Update the listing below by replacing every instance of "interior local" with "internal local", and reproduce all other text without any change.
=======
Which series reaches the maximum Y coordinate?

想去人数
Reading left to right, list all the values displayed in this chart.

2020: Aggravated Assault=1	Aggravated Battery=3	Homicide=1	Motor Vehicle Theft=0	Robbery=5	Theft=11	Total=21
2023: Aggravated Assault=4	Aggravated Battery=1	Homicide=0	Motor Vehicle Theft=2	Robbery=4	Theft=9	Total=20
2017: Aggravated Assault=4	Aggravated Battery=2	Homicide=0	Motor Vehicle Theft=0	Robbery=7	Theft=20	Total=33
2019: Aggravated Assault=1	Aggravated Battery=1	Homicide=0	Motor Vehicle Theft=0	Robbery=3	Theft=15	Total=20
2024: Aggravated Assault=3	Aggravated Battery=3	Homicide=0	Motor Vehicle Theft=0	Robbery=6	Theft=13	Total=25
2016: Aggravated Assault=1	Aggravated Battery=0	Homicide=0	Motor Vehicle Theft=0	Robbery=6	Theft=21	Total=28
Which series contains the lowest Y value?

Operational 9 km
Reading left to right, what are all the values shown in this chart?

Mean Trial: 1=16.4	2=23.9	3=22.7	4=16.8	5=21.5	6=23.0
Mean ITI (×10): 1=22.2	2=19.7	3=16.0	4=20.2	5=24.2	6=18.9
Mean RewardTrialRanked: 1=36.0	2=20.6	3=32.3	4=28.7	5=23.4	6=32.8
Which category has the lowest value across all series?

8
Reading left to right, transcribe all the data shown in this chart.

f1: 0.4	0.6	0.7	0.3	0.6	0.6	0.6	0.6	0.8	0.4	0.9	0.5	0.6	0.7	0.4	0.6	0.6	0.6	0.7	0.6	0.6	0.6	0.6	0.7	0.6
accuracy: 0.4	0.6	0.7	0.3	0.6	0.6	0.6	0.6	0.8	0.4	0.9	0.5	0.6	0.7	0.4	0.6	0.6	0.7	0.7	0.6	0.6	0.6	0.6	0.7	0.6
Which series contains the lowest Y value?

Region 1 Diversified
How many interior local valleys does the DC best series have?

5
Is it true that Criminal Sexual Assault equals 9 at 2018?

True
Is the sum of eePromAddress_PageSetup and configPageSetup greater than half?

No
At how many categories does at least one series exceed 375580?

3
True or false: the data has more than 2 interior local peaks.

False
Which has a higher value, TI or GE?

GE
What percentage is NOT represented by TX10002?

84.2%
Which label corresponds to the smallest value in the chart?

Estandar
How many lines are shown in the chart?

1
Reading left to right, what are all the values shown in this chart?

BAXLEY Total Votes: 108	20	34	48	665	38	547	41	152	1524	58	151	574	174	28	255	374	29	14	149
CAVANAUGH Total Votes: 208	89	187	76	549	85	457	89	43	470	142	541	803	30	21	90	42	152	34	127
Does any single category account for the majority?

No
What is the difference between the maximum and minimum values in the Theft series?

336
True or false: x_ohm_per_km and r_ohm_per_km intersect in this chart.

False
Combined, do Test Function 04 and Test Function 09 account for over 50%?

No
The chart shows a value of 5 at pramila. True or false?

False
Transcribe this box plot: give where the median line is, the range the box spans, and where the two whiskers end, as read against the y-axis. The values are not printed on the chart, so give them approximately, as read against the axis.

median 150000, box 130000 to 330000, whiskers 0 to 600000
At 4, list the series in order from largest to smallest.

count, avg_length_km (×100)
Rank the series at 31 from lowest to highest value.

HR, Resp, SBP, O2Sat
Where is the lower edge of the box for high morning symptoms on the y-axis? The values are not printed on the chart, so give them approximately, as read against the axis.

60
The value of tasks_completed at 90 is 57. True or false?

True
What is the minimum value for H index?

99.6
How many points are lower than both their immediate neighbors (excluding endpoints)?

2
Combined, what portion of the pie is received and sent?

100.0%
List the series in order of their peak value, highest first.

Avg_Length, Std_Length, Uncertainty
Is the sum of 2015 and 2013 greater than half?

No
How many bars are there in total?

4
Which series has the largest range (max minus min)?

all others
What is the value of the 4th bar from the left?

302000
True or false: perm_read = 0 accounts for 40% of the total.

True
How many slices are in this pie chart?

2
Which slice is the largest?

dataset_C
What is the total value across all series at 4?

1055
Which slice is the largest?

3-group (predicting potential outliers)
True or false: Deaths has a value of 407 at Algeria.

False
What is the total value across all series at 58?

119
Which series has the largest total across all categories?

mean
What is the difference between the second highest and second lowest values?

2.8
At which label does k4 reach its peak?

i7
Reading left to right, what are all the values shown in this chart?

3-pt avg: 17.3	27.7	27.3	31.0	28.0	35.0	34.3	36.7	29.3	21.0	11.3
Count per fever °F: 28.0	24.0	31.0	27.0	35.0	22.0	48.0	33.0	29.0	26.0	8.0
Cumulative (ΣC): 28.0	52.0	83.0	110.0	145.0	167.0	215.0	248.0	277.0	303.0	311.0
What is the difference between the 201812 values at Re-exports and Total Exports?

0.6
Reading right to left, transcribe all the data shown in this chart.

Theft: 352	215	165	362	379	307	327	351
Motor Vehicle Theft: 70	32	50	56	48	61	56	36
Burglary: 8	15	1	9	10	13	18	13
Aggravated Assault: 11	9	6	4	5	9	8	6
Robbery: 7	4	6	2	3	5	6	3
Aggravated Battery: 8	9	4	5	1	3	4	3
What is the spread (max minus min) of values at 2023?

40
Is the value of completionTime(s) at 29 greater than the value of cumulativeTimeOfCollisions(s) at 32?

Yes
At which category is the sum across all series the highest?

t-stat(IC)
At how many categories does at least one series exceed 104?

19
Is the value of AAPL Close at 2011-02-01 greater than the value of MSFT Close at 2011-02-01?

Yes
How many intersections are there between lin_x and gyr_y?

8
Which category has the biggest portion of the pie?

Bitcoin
=======
#### Task result
Which series reaches the maximum Y coordinate?

想去人数
Reading left to right, list all the values displayed in this chart.

2020: Aggravated Assault=1	Aggravated Battery=3	Homicide=1	Motor Vehicle Theft=0	Robbery=5	Theft=11	Total=21
2023: Aggravated Assault=4	Aggravated Battery=1	Homicide=0	Motor Vehicle Theft=2	Robbery=4	Theft=9	Total=20
2017: Aggravated Assault=4	Aggravated Battery=2	Homicide=0	Motor Vehicle Theft=0	Robbery=7	Theft=20	Total=33
2019: Aggravated Assault=1	Aggravated Battery=1	Homicide=0	Motor Vehicle Theft=0	Robbery=3	Theft=15	Total=20
2024: Aggravated Assault=3	Aggravated Battery=3	Homicide=0	Motor Vehicle Theft=0	Robbery=6	Theft=13	Total=25
2016: Aggravated Assault=1	Aggravated Battery=0	Homicide=0	Motor Vehicle Theft=0	Robbery=6	Theft=21	Total=28
Which series contains the lowest Y value?

Operational 9 km
Reading left to right, what are all the values shown in this chart?

Mean Trial: 1=16.4	2=23.9	3=22.7	4=16.8	5=21.5	6=23.0
Mean ITI (×10): 1=22.2	2=19.7	3=16.0	4=20.2	5=24.2	6=18.9
Mean RewardTrialRanked: 1=36.0	2=20.6	3=32.3	4=28.7	5=23.4	6=32.8
Which category has the lowest value across all series?

8
Reading left to right, transcribe all the data shown in this chart.

f1: 0.4	0.6	0.7	0.3	0.6	0.6	0.6	0.6	0.8	0.4	0.9	0.5	0.6	0.7	0.4	0.6	0.6	0.6	0.7	0.6	0.6	0.6	0.6	0.7	0.6
accuracy: 0.4	0.6	0.7	0.3	0.6	0.6	0.6	0.6	0.8	0.4	0.9	0.5	0.6	0.7	0.4	0.6	0.6	0.7	0.7	0.6	0.6	0.6	0.6	0.7	0.6
Which series contains the lowest Y value?

Region 1 Diversified
How many internal local valleys does the DC best series have?

5
Is it true that Criminal Sexual Assault equals 9 at 2018?

True
Is the sum of eePromAddress_PageSetup and configPageSetup greater than half?

No
At how many categories does at least one series exceed 375580?

3
True or false: the data has more than 2 internal local peaks.

False
Which has a higher value, TI or GE?

GE
What percentage is NOT represented by TX10002?

84.2%
Which label corresponds to the smallest value in the chart?

Estandar
How many lines are shown in the chart?

1
Reading left to right, what are all the values shown in this chart?

BAXLEY Total Votes: 108	20	34	48	665	38	547	41	152	1524	58	151	574	174	28	255	374	29	14	149
CAVANAUGH Total Votes: 208	89	187	76	549	85	457	89	43	470	142	541	803	30	21	90	42	152	34	127
Does any single category account for the majority?

No
What is the difference between the maximum and minimum values in the Theft series?

336
True or false: x_ohm_per_km and r_ohm_per_km intersect in this chart.

False
Combined, do Test Function 04 and Test Function 09 account for over 50%?

No
The chart shows a value of 5 at pramila. True or false?

False
Transcribe this box plot: give where the median line is, the range the box spans, and where the two whiskers end, as read against the y-axis. The values are not printed on the chart, so give them approximately, as read against the axis.

median 150000, box 130000 to 330000, whiskers 0 to 600000
At 4, list the series in order from largest to smallest.

count, avg_length_km (×100)
Rank the series at 31 from lowest to highest value.

HR, Resp, SBP, O2Sat
Where is the lower edge of the box for high morning symptoms on the y-axis? The values are not printed on the chart, so give them approximately, as read against the axis.

60
The value of tasks_completed at 90 is 57. True or false?

True
What is the minimum value for H index?

99.6
How many points are lower than both their immediate neighbors (excluding endpoints)?

2
Combined, what portion of the pie is received and sent?

100.0%
List the series in order of their peak value, highest first.

Avg_Length, Std_Length, Uncertainty
Is the sum of 2015 and 2013 greater than half?

No
How many bars are there in total?

4
Which series has the largest range (max minus min)?

all others
What is the value of the 4th bar from the left?

302000
True or false: perm_read = 0 accounts for 40% of the total.

True
How many slices are in this pie chart?

2
Which slice is the largest?

dataset_C
What is the total value across all series at 4?

1055
Which slice is the largest?

3-group (predicting potential outliers)
True or false: Deaths has a value of 407 at Algeria.

False
What is the total value across all series at 58?

119
Which series has the largest total across all categories?

mean
What is the difference between the second highest and second lowest values?

2.8
At which label does k4 reach its peak?

i7
Reading left to right, what are all the values shown in this chart?

3-pt avg: 17.3	27.7	27.3	31.0	28.0	35.0	34.3	36.7	29.3	21.0	11.3
Count per fever °F: 28.0	24.0	31.0	27.0	35.0	22.0	48.0	33.0	29.0	26.0	8.0
Cumulative (ΣC): 28.0	52.0	83.0	110.0	145.0	167.0	215.0	248.0	277.0	303.0	311.0
What is the difference between the 201812 values at Re-exports and Total Exports?

0.6
Reading right to left, transcribe all the data shown in this chart.

Theft: 352	215	165	362	379	307	327	351
Motor Vehicle Theft: 70	32	50	56	48	61	56	36
Burglary: 8	15	1	9	10	13	18	13
Aggravated Assault: 11	9	6	4	5	9	8	6
Robbery: 7	4	6	2	3	5	6	3
Aggravated Battery: 8	9	4	5	1	3	4	3
What is the spread (max minus min) of values at 2023?

40
Is the value of completionTime(s) at 29 greater than the value of cumulativeTimeOfCollisions(s) at 32?

Yes
At which category is the sum across all series the highest?

t-stat(IC)
At how many categories does at least one series exceed 104?

19
Is the value of AAPL Close at 2011-02-01 greater than the value of MSFT Close at 2011-02-01?

Yes
How many intersections are there between lin_x and gyr_y?

8
Which category has the biggest portion of the pie?

Bitcoin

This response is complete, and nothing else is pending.